Ihre Aufgaben:
[A] Nennen Sie alle Faktoren, die der Text über das Sterben von Recyclinganlagen als dritte Ursache für Überkapazitäten in einzelnen Segmenten anführt.
[B] Schreiben Sie aus dem Text über das Sterben von Recyclinganlagen die Stelle ab, die mit „Zweitens belasten volatile“ beginnt und mit „nicht flächendeckend bindend.“ endet.

Zu prüfender Text:
Darum sterben Recyclinganlagen

Drei Ursachen dominieren die Berichte. Erstens sind Rezyklate in Europa oft teurer als Virgin-Kunststoff, der aus frischem Erdöl gewonnen wird. Sammlungs-, Sortier- und Aufbereitungsprozesse sind nun einmal wesentlich kostenintensiver. Erst recht, wenn ein Überschuss an billigem, außerhalb Europas produzierten Neumaterial das Marktumfeld verdirbt, wie die Financial Times Ende letzten Jahres feststellte. Das erklärt, warum Investitionen in Recycling oft nicht rentabel werden.

Zweitens belasten volatile Energiepreise und Lieferketten die Margen, insbesondere bei mechanischem und chemischem Recycling. Drittens führen technische Hürden, Qualitätsanforderungen, z.B. wie beim Lebensmittelkontakt, und fehlende Abnahmemärkte zu Überkapazitäten in einzelnen Segmenten. Hinzu kommt eine wachsende Skepsis gegenüber Importen: Immer wieder kursieren Vermutungen, vermeintliche Rezyklate aus Asien seien in Wahrheit Neuware. Zwar gibt es entsprechende Nachweissysteme wie RecyClass oder ISCC+, doch sind diese bislang nicht flächendeckend bindend.

Vorliegende Einträge:
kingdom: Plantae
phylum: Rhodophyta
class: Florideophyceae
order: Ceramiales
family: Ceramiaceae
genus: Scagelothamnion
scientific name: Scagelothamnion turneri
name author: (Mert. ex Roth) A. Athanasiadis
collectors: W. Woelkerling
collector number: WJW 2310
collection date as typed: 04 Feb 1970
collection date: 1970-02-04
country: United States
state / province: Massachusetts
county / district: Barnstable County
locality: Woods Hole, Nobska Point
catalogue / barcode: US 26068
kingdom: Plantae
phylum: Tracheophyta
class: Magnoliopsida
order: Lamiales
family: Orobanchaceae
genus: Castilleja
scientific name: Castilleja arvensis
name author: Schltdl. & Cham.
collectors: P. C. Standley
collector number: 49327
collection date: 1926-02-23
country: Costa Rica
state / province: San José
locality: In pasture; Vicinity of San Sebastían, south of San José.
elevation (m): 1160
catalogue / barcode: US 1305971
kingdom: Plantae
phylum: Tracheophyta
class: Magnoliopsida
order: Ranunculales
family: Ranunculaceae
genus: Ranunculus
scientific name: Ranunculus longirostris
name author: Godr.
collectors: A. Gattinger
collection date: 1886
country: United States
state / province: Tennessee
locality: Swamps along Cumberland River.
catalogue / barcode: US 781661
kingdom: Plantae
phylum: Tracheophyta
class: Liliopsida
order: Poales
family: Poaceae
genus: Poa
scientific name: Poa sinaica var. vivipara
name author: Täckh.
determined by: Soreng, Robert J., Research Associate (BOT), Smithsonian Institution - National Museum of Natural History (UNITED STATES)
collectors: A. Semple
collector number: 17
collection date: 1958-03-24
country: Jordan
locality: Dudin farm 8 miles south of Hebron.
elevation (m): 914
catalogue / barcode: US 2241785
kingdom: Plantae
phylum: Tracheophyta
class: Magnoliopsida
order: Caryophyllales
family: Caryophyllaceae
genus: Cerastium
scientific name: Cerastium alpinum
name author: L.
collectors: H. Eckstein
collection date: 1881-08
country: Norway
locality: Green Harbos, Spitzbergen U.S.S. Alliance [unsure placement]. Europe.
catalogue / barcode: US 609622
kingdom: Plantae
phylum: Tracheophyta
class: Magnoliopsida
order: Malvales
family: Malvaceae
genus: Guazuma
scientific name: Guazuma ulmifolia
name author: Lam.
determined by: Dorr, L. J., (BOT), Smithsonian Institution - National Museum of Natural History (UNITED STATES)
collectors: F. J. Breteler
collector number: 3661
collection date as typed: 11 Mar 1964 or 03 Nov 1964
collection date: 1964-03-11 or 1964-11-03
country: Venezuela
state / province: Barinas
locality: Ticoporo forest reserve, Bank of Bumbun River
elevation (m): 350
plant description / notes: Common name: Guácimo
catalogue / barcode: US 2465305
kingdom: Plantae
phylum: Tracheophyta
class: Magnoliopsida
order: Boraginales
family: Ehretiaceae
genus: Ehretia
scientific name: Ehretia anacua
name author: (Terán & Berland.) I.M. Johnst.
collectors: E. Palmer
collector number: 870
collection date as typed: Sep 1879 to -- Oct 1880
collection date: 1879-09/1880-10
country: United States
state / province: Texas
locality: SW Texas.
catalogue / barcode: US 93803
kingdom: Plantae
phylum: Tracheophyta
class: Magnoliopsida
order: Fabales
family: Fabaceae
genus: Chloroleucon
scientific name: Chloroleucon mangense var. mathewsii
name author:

Antworten je Aufgabe:
[A] technische Hürden, Qualitätsanforderungen (z.B. wie beim Lebensmittelkontakt), fehlende Abnahmemärkte

[B]
Zweitens belasten volatile Energiepreise und Lieferketten die Margen, insbesondere bei mechanischem und chemischem Recycling. Drittens führen technische Hürden, Qualitätsanforderungen, z.B. wie beim Lebensmittelkontakt, und fehlende Abnahmemärkte zu Überkapazitäten in einzelnen Segmenten. Hinzu kommt eine wachsende Skepsis gegenüber Importen: Immer wieder kursieren Vermutungen, vermeintliche Rezyklate aus Asien seien in Wahrheit Neuware. Zwar gibt es entsprechende Nachweissysteme wie RecyClass oder ISCC+, doch sind diese bislang nicht flächendeckend bindend.